5.4. Cantilever experiment

Additionally, the rich nonlinear behaviours described in Figure 4 may be reproduced with only one active structure: at low pressure, and hence low transverse curvature, the ribbon smoothly deflects as an end force is increased in a cantilever experiment (Figure 5(d), blue curve).

The ribbon was clamped at one edge using the curved 3D-printed clamps described above with an initial angle of 23 $^\circ $ above horizontal. Paper clips of 0.67 g were then sequentially fixed on a small thread glued at the free end of the ribbon to increase the end force and a picture was taken from the side to measure the end orientation $\alpha $ of the ribbon. The clips were then removed in the unloading phase. The length of the cantilever was adjusted such that it barely sags under its own weight, when no additional end force was added. As the bending stiffness was highly dependent on the transverse curvature, the length was different in each experiment: $L=105$ mm for $p=0.56$ bar; $L=80$ mm for $p=0.49$ bar and $L=60$ mm for $p=0.36$ bar.

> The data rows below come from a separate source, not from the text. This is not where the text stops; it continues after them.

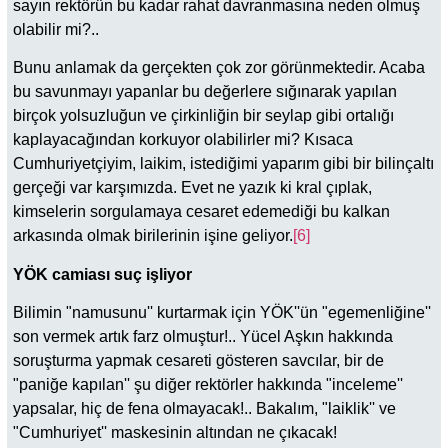
sayın rektörün bu kadar rahat davranmasına neden olmuş
olabilir mi?..
Bunu anlamak da gerçekten çok zor görünmektedir. Acaba
bu savunmayı yapanlar bu değerlere sığınarak yapılan
birçok yolsuzluğun ve çirkinliğin bir seylap gibi ortalığı
kaplayacağından korkuyor olabilirler mi? Kısaca
Cumhuriyetçiyim, laikim, istediğimi yaparım gibi bir bilinçaltı
gerçeği var karşımızda. Evet ne yazık ki kral çıplak,
kimselerin sorgulamaya cesaret edemediği bu kalkan
arkasında olmak birilerinin işine geliyor.
[6]
YÖK camiası suç işliyor
Bilimin "namusunu'' kurtarmak için YÖK''ün "egemenliğine''
son vermek artık farz olmuştur!.. Yücel Aşkın hakkında
soruşturma yapmak cesareti gösteren savcılar, bir de
"paniğe kapılan'' şu diğer rektörler hakkında "inceleme''
yapsalar, hiç de fena olmayacak!.. Bakalım, "laiklik'' ve
"Cumhuriyet'' maskesinin altından ne çıkacak!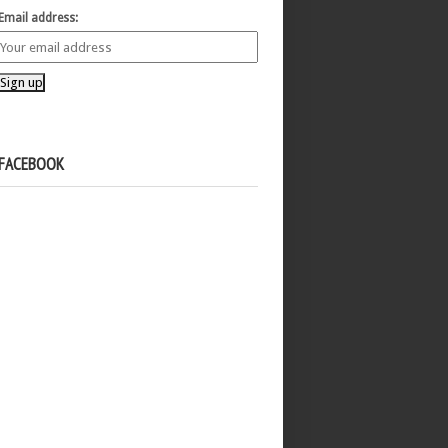
Email address:
FACEBOOK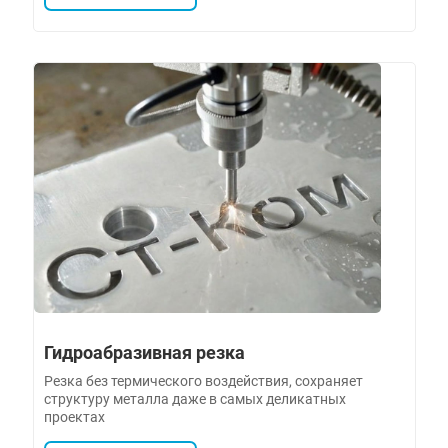
Гидроабразивная резка
Резка без термического воздействия, сохраняет
структуру металла даже в самых деликатных
проектах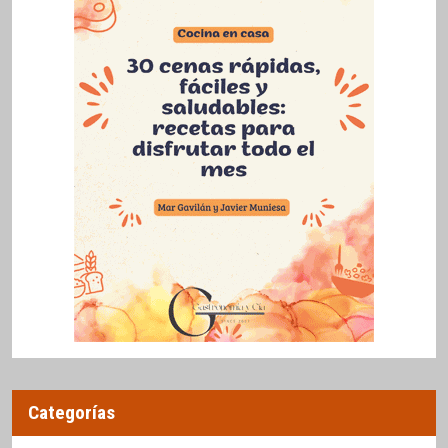
Categorías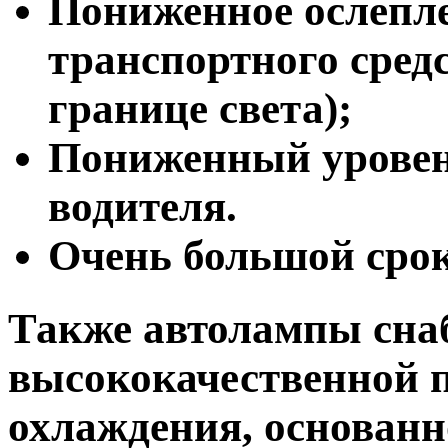
Пониженное ослепле
транспортного средс
границе света);
Пониженный уровень
водителя.
Очень большой сро
Также автолампы сн
высококачественной 
охлаждения, основанн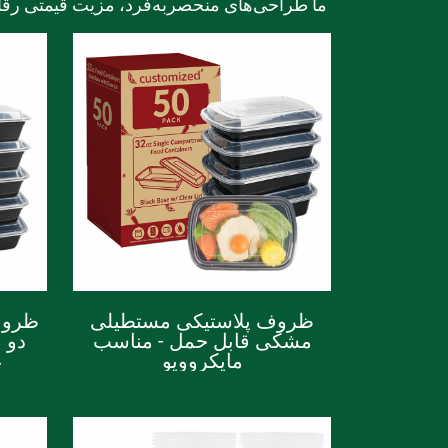
ما طراحی‌های منحصربه‌فرد، مزیت قیمتی رقاب
ظروف پلاستیکی مستطیلی
ظروف
مشکی قابل حمل - مناسب
دو 
مایکروویو
غ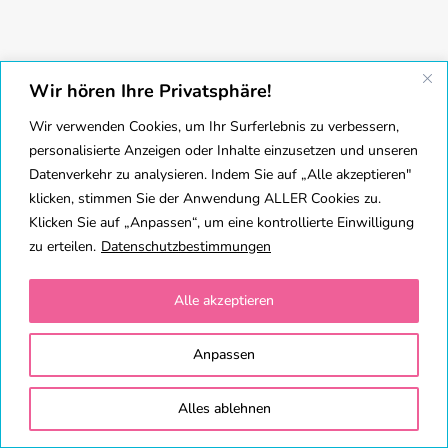
Wir hören Ihre Privatsphäre!
Wir verwenden Cookies, um Ihr Surferlebnis zu verbessern,
personalisierte Anzeigen oder Inhalte einzusetzen und unseren
Datenverkehr zu analysieren. Indem Sie auf „Alle akzeptieren"
klicken, stimmen Sie der Anwendung ALLER Cookies zu.
Klicken Sie auf „Anpassen“, um eine kontrollierte Einwilligung
zu erteilen.
Datenschutzbestimmungen
Alle akzeptieren
Anpassen
Alles ablehnen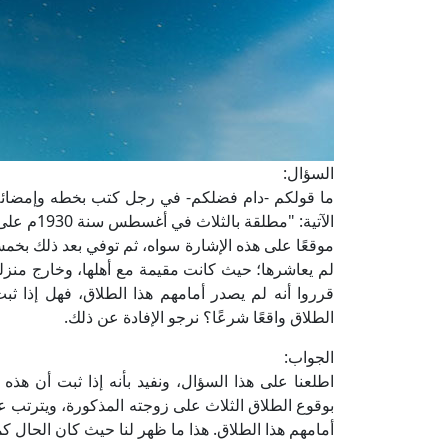
السؤال:
ما قولكم -دام فضلكم- في رجل كتب بخطه وإمضائه 
الآتية: "
موقعًا على هذه الإشارة سواه، ثم توفي بعد ذلك بخمس
لم يعاشرها؛ حيث كانت مقيمة مع أهلها، وخارج منزل
قرروا أنه لم يصدر أمامهم هذا الطلاق، فهل إذا ث
الطلاق واقعًا شرعًا؟ نرجو الإفادة عن ذلك.
الجواب:
اطلعنا على هذا السؤال، ونفيد بأنه إذا ثبت أن هذه 
بوقوع الطلاق الثلاث على زوجته المذكورة، ويترتب على
أمامهم هذا الطلاق. هذا ما ظهر لنا حيث كان الحال كم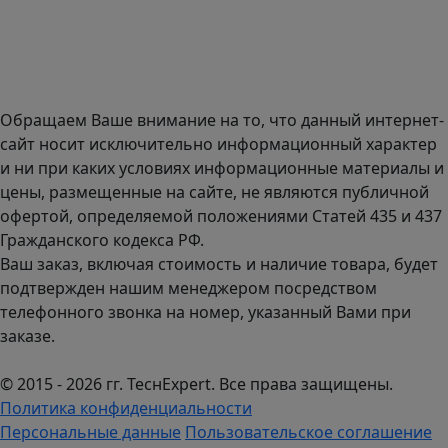
134к1.
Доставка оборудования по всей России.
График работы (часовой пояс Москва)
пн-чт с 9:00 до 18:00; пт до 17:00.
Обращаем Ваше внимание на то, что данный интернет-
сайт носит исключительно информационный характер
и ни при каких условиях информационные материалы и
цены, размещенные на сайте, не являются публичной
офертой, определяемой положениями Статей 435 и 437
Гражданского кодекса РФ.
Ваш заказ, включая стоимость и наличие товара, будет
подтвержден нашим менеджером посредством
телефонного звонка на номер, указанный Вами при
заказе.
© 2015 - 2026 гг. ТеcнExpert. Все права защищены.
Политика конфиденциальности
Персональные данные
Пользовательское соглашение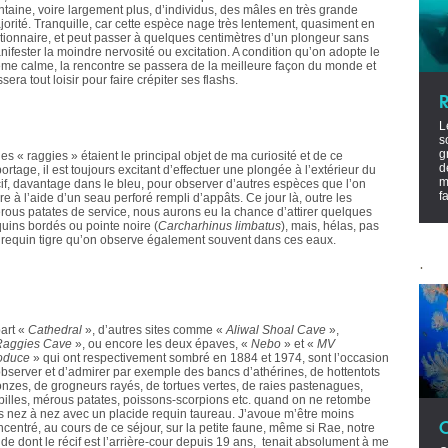
entaine, voire largement plus, d’individus, des mâles en très grande
jorité. Tranquille, car cette espèce nage très lentement, quasiment en
ationnaire, et peut passer à quelques centimètres d’un plongeur sans
nifester la moindre nervosité ou excitation. A condition qu’on adopte le
me calme, la rencontre se passera de la meilleure façon du monde et
ssera tout loisir pour faire crépiter ses flashs.
L
s
g
les « raggies » étaient le principal objet de ma curiosité et de ce
d
ortage, il est toujours excitant d’effectuer une plongée à l’extérieur du
m
cif, davantage dans le bleu, pour observer d’autres espèces que l’on
f
ire à l’aide d’un seau perforé rempli d’appâts. Ce jour là, outre les
rous patates de service, nous aurons eu la chance d’attirer quelques
quins bordés ou pointe noire (
Carcharhinus
limbatus
), mais, hélas, pas
 requin tigre qu’on observe également souvent dans ces eaux.
.
part «
Cathedral
», d’autres sites comme «
Aliwal Shoal Cave
»,
Raggies Cave
», ou encore les deux épaves, «
Nebo
» et «
MV
oduce
» qui ont respectivement sombré en 1884 et 1974, sont l’occasion
observer et d’admirer par exemple des bancs d’athérines, de hottentots
onzes, de grogneurs rayés, de tortues vertes, de raies pastenagues,
rpilles, mérous patates, poissons-scorpions etc. quand on ne retombe
s nez à nez avec un placide requin taureau. J’avoue m’être moins
ncentré, au cours de ce séjour, sur la petite faune, même si Rae, notre
de dont le récif est l’arrière-cour depuis 19 ans, tenait absolument à me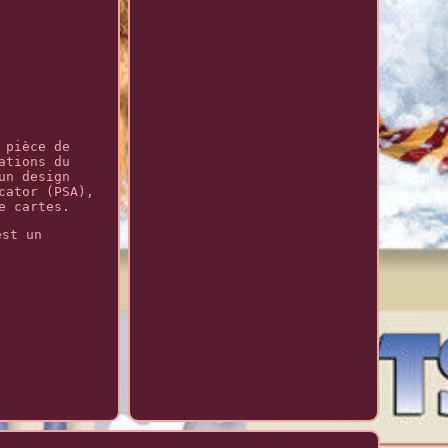
 pièce de
ations du
un design
cator (PSA),
e cartes.
est un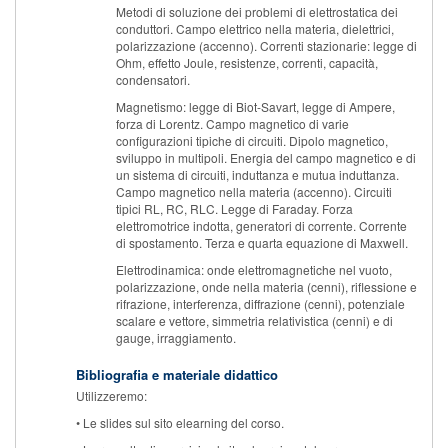
Metodi di soluzione dei problemi di elettrostatica dei
conduttori. Campo elettrico nella materia, dielettrici,
polarizzazione (accenno). Correnti stazionarie: legge di
Ohm, effetto Joule, resistenze, correnti, capacità,
condensatori.
Magnetismo: legge di Biot-Savart, legge di Ampere,
forza di Lorentz. Campo magnetico di varie
configurazioni tipiche di circuiti. Dipolo magnetico,
sviluppo in multipoli. Energia del campo magnetico e di
un sistema di circuiti, induttanza e mutua induttanza.
Campo magnetico nella materia (accenno). Circuiti
tipici RL, RC, RLC. Legge di Faraday. Forza
elettromotrice indotta, generatori di corrente. Corrente
di spostamento. Terza e quarta equazione di Maxwell.
Elettrodinamica: onde elettromagnetiche nel vuoto,
polarizzazione, onde nella materia (cenni), riflessione e
rifrazione, interferenza, diffrazione (cenni), potenziale
scalare e vettore, simmetria relativistica (cenni) e di
gauge, irraggiamento.
Bibliografia e materiale didattico
Utilizzeremo:
• Le slides sul sito elearning del corso.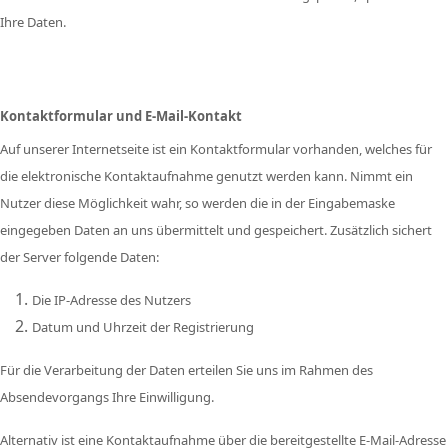
Ihre Daten.
Kontaktformular und E-Mail-Kontakt
Auf unserer Internetseite ist ein Kontaktformular vorhanden, welches für
die elektronische Kontaktaufnahme genutzt werden kann. Nimmt ein
Nutzer diese Möglichkeit wahr, so werden die in der Eingabemaske
eingegeben Daten an uns übermittelt und gespeichert. Zusätzlich sichert
der Server folgende Daten:
Die IP-Adresse des Nutzers
Datum und Uhrzeit der Registrierung
Für die Verarbeitung der Daten erteilen Sie uns im Rahmen des
Absendevorgangs Ihre Einwilligung.
Alternativ ist eine Kontaktaufnahme über die bereitgestellte E-Mail-Adresse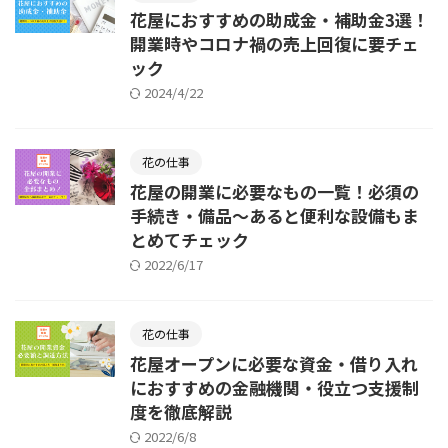
花屋におすすめの助成金・補助金3選！
開業時やコロナ禍の売上回復に要チェ
ック
2024/4/22
花の仕事
花屋の開業に必要なもの一覧！必須の
手続き・備品～あると便利な設備もま
とめてチェック
2022/6/17
花の仕事
花屋オープンに必要な資金・借り入れ
におすすめの金融機関・役立つ支援制
度を徹底解説
2022/6/8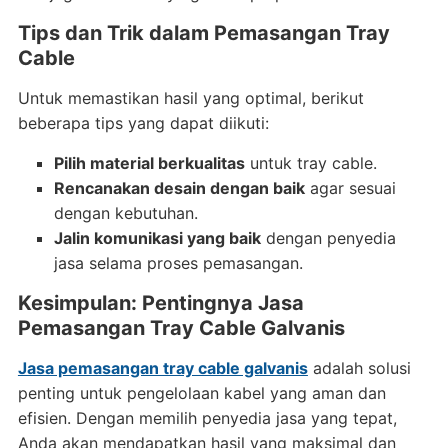
Tips dan Trik dalam Pemasangan Tray
Cable
Untuk memastikan hasil yang optimal, berikut
beberapa tips yang dapat diikuti:
Pilih material berkualitas
untuk tray cable.
Rencanakan desain dengan baik
agar sesuai
dengan kebutuhan.
Jalin komunikasi yang baik
dengan penyedia
jasa selama proses pemasangan.
Kesimpulan: Pentingnya Jasa
Pemasangan Tray Cable Galvanis
Jasa pemasangan tray cable galvanis
adalah solusi
penting untuk pengelolaan kabel yang aman dan
efisien. Dengan memilih penyedia jasa yang tepat,
Anda akan mendapatkan hasil yang maksimal dan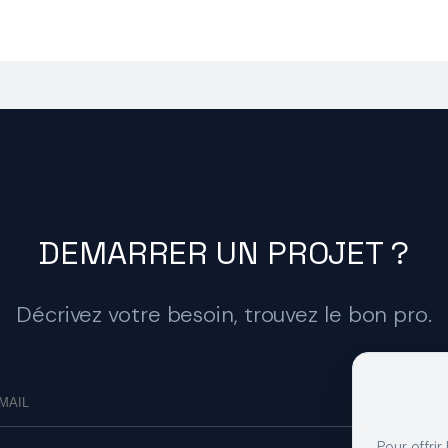
DEMARRER UN PROJET ?
Décrivez votre besoin, trouvez le bon pro.
Pour offrir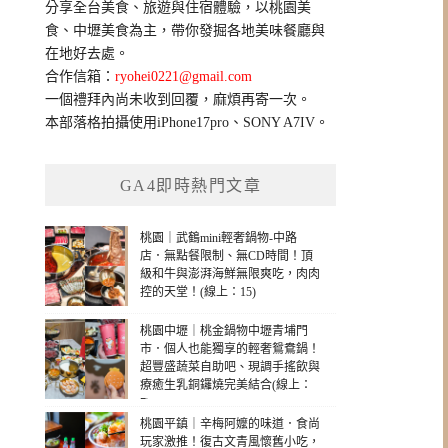
分享全台美食、旅遊與住宿體驗，以桃園美
字:
食、中壢美食為主，帶你發掘各地美味餐廳與
在地好去處。
合作信箱：
ryohei0221@gmail.com
一個禮拜內尚未收到回覆，麻煩再寄一次。
本部落格拍攝使用iPhone17pro、SONY A7IV。
GA4即時熱門文章
桃園｜武鶴mini輕奢鍋物-中路
店．無點餐限制、無CD時間！頂
級和牛與澎湃海鮮無限爽吃，肉肉
控的天堂！(線上：15)
桃園中壢｜桃金鍋物中壢青埔門
市．個人也能獨享的輕奢鴛鴦鍋！
超豐盛蔬菜自助吧、現調手搖飲與
療癒生乳銅鑼燒完美結合(線上：
7)
桃園平鎮｜辛梅阿嬤的味道．食尚
玩家激推！復古文青風懷舊小吃，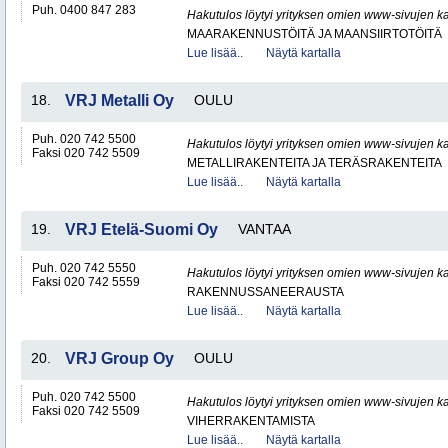
Puh. 0400 847 283
Hakutulos löytyi yrityksen omien www-sivujen ka
MAARAKENNUSTÖITÄ JA MAANSIIRTOTÖITÄ
Lue lisää..
Näytä kartalla
18.
VRJ Metalli Oy
OULU
Puh. 020 742 5500
Hakutulos löytyi yrityksen omien www-sivujen ka
Faksi 020 742 5509
METALLIRAKENTEITA JA TERÄSRAKENTEITA
Lue lisää..
Näytä kartalla
19.
VRJ Etelä-Suomi Oy
VANTAA
Puh. 020 742 5550
Hakutulos löytyi yrityksen omien www-sivujen ka
Faksi 020 742 5559
RAKENNUSSANEERAUSTA
Lue lisää..
Näytä kartalla
20.
VRJ Group Oy
OULU
Puh. 020 742 5500
Hakutulos löytyi yrityksen omien www-sivujen ka
Faksi 020 742 5509
VIHERRAKENTAMISTA
Lue lisää..
Näytä kartalla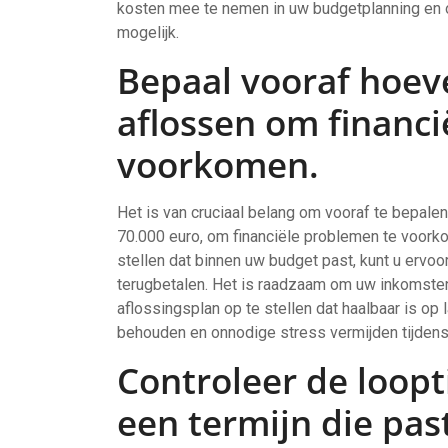
kosten mee te nemen in uw budgetplanning en 
mogelijk.
Bepaal vooraf hoeve
aflossen om financ
voorkomen.
Het is van cruciaal belang om vooraf te bepalen
70.000 euro, om financiële problemen te voorko
stellen dat binnen uw budget past, kunt u ervo
terugbetalen. Het is raadzaam om uw inkomsten
aflossingsplan op te stellen dat haalbaar is op l
behouden en onnodige stress vermijden tijdens
Controleer de loopt
een termijn die past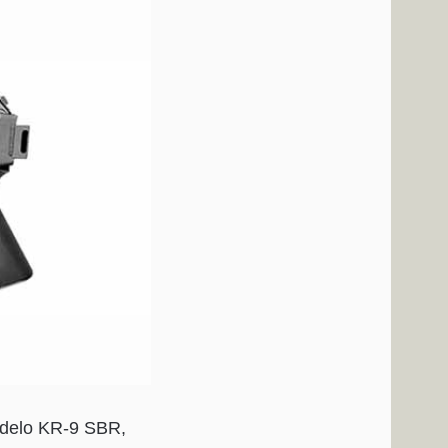
odelo KR-9 SBR,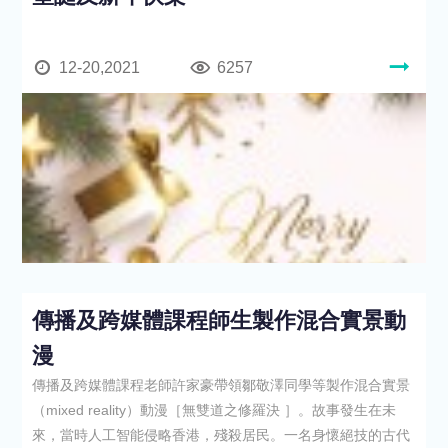
12-20,2021
6257
傳播及跨媒體課程師生製作混合實景動
漫
傳播及跨媒體課程老師許家豪帶領鄒敬澤同學等製作混合實景
（mixed reality）動漫［無雙道之修羅決 ］。故事發生在未
來，當時人工智能侵略香港，殘殺居民。一名身懷絕技的古代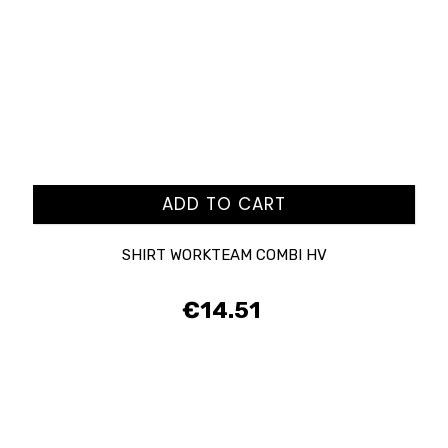
ADD TO CART
SHIRT WORKTEAM COMBI HV
€14.51
Price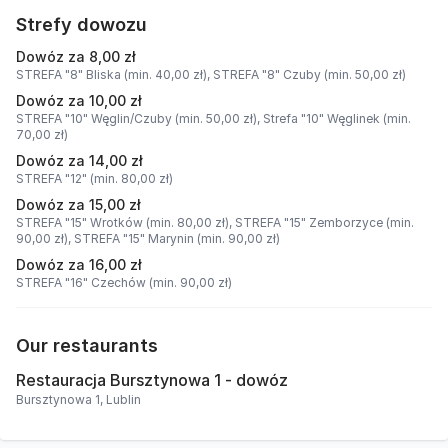
Strefy dowozu
Dowóz za 8,00 zł
STREFA "8" Bliska (min. 40,00 zł),
STREFA "8" Czuby (min. 50,00 zł)
Dowóz za 10,00 zł
STREFA "10" Węglin/Czuby (min. 50,00 zł),
Strefa "10" Węglinek (min.
70,00 zł)
Dowóz za 14,00 zł
STREFA "12" (min. 80,00 zł)
Dowóz za 15,00 zł
STREFA "15" Wrotków (min. 80,00 zł),
STREFA "15" Zemborzyce (min.
90,00 zł),
STREFA "15" Marynin (min. 90,00 zł)
Dowóz za 16,00 zł
STREFA "16" Czechów (min. 90,00 zł)
Our restaurants
Restauracja Bursztynowa 1 - dowóz
Bursztynowa 1, Lublin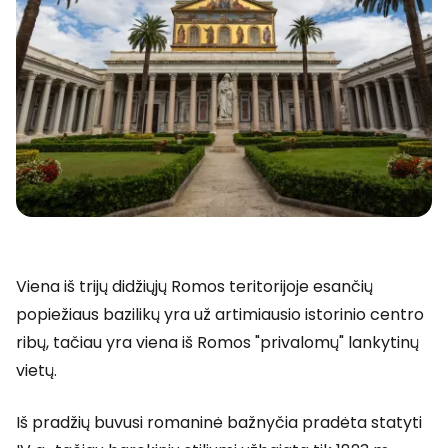
Viena iš trijų didžiųjų Romos teritorijoje esančių
popiežiaus bazilikų yra už artimiausio istorinio centro
ribų, tačiau yra viena iš Romos "privalomų" lankytinų
vietų.
Iš pradžių buvusi romaninė bažnyčia pradėta statyti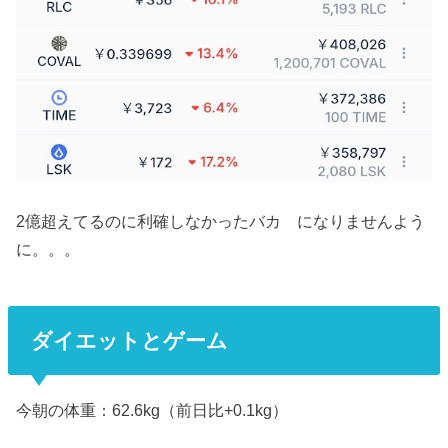
2億超えてるのに利確しなかったバカ になりませんよう
に。。。
ダイエットとゲーム
今朝の体重：62.6kg（前日比+0.1kg）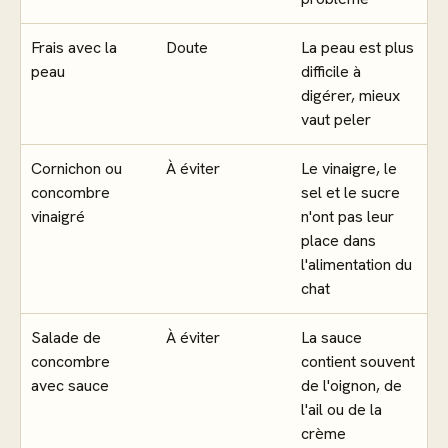
Frais avec la
Doute
La peau est plus
peau
difficile à
digérer, mieux
vaut peler
Cornichon ou
À éviter
Le vinaigre, le
concombre
sel et le sucre
vinaigré
n'ont pas leur
place dans
l'alimentation du
chat
Salade de
À éviter
La sauce
concombre
contient souvent
avec sauce
de l'oignon, de
l'ail ou de la
crème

However, above a critical pressure, the deflection of the beam is discontinuous and a ‘snap’ occurs at a critical load. When unloading, another jump appears, but for a different load, revealing an hysteretic loop in the loading/unloading process. Both the critical snapping force and the size of the hysteretic loop may be tuned by adjusting the inner pressure in the structure (Figure 5(d), green and yellow curves). This bioinspired nonlinear hinge could be a useful building block for the design of tunable hysterons in computing mechanical metamaterials (Bense & van Hecke, Reference Bense and van Hecke2021; Chen et al., Reference Chen, Pauly and Reis2021; Mei et al., Reference Mei, Meng, Zhao and Chen2021).